§ INSTRUCTIONS TO FOLLOW
Scan the entries and tally the lines that include the string "SQUARE". Reply with the figure alone.

(THE DATA begins)

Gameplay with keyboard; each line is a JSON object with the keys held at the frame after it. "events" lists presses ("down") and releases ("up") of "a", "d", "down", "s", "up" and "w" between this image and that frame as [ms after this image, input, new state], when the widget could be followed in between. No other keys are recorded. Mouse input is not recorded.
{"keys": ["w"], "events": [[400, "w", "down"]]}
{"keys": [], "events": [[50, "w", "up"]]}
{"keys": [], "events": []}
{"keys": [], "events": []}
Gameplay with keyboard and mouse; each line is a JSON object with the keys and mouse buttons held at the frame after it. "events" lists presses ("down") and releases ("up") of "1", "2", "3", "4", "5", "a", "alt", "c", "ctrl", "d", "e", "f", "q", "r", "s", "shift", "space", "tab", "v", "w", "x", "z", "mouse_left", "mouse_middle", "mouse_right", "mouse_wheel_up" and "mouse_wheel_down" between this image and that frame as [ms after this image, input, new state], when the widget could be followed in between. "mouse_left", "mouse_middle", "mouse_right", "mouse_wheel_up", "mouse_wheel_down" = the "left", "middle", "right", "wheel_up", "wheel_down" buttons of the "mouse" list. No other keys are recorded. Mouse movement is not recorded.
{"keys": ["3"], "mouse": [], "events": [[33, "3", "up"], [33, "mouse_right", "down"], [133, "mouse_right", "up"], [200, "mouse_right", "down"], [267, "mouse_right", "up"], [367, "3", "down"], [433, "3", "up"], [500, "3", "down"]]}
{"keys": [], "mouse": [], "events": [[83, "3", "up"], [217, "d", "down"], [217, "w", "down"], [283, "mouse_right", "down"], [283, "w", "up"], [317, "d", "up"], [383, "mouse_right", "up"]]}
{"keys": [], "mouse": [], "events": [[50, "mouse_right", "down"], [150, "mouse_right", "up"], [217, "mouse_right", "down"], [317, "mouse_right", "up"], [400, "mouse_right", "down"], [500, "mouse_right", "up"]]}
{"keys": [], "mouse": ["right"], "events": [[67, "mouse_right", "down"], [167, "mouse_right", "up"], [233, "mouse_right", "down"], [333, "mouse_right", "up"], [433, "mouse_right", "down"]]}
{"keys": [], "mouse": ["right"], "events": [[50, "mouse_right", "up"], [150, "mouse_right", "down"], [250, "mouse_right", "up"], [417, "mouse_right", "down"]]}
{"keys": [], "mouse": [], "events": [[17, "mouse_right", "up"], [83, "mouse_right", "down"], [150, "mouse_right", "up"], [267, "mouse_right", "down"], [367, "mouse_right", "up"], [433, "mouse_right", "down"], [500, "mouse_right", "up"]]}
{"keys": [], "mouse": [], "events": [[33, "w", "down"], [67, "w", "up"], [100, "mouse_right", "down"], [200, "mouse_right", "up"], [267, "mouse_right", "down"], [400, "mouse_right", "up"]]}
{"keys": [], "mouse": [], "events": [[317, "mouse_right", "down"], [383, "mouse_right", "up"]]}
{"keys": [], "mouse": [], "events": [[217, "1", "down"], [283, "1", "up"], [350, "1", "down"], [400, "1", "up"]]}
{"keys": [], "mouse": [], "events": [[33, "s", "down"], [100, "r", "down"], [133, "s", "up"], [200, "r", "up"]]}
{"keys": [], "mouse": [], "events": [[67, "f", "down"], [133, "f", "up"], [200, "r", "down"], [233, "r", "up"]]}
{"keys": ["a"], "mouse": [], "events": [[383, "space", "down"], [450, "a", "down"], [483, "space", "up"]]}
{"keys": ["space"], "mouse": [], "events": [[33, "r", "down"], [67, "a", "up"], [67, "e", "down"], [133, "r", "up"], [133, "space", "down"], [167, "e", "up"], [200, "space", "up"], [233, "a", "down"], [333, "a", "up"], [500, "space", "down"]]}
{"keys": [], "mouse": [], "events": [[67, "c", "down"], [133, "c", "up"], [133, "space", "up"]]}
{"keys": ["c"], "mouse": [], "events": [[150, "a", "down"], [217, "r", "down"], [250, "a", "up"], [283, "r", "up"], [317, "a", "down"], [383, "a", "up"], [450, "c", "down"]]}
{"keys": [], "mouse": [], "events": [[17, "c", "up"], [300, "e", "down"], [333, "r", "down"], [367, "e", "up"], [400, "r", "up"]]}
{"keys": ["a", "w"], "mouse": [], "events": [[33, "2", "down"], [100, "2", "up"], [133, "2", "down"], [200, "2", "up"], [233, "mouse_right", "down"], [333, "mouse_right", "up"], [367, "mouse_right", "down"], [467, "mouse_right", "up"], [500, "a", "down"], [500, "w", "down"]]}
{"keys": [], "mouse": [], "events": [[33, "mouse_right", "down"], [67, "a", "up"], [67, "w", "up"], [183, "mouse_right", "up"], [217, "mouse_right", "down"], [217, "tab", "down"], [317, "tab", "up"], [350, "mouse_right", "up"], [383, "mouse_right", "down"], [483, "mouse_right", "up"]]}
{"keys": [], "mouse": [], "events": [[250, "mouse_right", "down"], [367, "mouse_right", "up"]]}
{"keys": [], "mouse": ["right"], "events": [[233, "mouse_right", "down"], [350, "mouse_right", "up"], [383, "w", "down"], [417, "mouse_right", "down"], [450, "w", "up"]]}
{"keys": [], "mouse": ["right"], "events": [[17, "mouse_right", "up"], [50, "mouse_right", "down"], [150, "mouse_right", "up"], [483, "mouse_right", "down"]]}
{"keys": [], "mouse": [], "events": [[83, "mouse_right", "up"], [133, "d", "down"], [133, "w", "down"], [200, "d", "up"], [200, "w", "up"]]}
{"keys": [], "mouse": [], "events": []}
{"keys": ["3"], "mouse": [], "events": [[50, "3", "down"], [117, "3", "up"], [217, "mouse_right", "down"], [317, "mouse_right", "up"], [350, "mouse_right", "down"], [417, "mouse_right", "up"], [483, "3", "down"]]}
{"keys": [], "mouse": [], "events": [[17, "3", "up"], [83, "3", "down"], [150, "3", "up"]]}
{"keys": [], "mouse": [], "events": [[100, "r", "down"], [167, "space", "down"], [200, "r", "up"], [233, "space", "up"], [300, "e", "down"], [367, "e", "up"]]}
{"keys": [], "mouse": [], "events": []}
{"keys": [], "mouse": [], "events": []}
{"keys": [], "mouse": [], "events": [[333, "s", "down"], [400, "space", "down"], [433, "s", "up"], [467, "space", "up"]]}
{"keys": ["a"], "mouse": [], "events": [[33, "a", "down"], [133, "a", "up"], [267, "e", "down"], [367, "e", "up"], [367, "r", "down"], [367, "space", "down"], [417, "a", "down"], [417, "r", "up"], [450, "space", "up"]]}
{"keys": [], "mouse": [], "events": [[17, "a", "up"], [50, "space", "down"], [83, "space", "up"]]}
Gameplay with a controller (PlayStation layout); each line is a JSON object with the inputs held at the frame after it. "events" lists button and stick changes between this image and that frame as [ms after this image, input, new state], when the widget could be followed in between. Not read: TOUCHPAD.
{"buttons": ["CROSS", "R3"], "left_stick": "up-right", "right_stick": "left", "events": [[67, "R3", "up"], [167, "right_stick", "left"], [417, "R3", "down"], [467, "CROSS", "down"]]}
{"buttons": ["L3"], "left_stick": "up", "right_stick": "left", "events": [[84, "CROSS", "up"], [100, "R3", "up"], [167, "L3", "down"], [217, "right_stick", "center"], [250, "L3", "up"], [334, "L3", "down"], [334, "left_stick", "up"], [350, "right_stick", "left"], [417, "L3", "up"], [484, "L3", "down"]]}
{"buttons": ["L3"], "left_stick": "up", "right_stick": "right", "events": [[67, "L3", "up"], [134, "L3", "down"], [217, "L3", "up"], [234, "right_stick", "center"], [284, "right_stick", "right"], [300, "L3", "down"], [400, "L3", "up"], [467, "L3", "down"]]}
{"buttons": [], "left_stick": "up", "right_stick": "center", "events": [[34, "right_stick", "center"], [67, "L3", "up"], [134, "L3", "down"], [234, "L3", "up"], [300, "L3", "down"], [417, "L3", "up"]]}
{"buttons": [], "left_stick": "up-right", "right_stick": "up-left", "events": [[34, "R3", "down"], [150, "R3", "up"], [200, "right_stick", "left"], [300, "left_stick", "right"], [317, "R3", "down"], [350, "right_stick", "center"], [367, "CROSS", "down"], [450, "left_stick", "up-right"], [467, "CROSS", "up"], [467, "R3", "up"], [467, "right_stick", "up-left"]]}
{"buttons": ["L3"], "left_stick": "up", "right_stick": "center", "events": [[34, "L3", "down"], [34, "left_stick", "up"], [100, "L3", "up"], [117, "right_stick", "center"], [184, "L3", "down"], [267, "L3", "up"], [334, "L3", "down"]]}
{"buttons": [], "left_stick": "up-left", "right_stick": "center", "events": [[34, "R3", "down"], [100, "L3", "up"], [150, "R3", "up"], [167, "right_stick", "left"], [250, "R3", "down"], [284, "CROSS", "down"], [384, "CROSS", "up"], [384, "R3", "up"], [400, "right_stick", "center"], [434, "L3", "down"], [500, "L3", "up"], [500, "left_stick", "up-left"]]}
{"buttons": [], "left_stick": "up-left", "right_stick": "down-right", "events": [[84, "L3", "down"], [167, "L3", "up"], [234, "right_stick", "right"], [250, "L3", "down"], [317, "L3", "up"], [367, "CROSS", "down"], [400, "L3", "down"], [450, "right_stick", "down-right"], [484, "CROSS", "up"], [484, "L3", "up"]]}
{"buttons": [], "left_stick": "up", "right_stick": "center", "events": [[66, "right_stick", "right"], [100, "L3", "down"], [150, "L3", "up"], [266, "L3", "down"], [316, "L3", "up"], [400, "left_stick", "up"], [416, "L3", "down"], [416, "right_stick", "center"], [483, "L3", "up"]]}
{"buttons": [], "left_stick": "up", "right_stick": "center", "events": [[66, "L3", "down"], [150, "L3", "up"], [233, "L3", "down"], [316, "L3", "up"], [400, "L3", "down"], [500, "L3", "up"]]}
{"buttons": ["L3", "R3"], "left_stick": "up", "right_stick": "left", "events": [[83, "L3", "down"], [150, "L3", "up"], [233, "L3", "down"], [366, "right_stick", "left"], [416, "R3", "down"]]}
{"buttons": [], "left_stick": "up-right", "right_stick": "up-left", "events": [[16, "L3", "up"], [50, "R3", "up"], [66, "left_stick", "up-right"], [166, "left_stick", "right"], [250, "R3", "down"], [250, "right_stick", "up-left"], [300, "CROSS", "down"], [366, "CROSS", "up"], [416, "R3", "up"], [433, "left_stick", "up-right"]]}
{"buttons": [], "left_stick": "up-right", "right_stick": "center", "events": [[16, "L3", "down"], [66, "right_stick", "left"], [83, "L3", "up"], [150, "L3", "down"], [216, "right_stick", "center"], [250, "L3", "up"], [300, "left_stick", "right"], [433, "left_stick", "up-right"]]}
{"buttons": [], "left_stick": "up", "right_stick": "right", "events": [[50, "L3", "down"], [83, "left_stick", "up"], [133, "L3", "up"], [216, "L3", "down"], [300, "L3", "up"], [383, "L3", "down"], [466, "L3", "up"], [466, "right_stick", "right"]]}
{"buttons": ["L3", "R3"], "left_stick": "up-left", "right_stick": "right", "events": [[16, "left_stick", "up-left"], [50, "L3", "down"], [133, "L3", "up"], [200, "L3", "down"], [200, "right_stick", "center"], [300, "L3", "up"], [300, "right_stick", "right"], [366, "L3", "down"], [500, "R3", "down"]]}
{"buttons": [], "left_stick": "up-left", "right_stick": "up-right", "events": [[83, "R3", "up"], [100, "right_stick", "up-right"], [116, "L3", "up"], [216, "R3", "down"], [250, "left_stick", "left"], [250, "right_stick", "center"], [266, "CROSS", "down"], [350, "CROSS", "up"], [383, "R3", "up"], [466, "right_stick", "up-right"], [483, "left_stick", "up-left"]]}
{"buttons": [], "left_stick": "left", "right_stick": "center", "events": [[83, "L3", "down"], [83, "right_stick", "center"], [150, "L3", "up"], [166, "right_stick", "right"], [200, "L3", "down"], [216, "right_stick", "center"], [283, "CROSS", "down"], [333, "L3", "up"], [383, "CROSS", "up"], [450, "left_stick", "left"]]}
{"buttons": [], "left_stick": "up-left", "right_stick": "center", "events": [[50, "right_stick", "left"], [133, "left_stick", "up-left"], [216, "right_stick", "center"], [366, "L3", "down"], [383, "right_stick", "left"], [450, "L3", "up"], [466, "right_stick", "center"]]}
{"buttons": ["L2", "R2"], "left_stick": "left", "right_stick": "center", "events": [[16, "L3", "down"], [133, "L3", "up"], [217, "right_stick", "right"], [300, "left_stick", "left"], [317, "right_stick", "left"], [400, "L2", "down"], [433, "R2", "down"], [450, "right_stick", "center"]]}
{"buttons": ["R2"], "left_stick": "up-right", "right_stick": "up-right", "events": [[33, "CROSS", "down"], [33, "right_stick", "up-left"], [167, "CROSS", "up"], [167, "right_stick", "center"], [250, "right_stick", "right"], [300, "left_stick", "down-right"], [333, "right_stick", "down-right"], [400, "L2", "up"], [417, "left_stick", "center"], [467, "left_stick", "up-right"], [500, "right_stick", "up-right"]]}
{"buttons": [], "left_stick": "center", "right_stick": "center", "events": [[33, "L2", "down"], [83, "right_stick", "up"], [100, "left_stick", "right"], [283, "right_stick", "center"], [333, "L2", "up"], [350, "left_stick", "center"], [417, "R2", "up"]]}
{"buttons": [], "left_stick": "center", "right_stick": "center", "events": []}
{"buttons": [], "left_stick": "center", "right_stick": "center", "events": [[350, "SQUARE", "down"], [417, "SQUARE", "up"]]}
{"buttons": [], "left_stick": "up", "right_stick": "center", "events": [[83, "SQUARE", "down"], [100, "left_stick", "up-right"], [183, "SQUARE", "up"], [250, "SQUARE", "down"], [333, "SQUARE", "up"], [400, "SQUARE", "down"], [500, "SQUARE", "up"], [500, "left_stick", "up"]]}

(THE DATA ends)

§ EXERCISE OUTPUT
2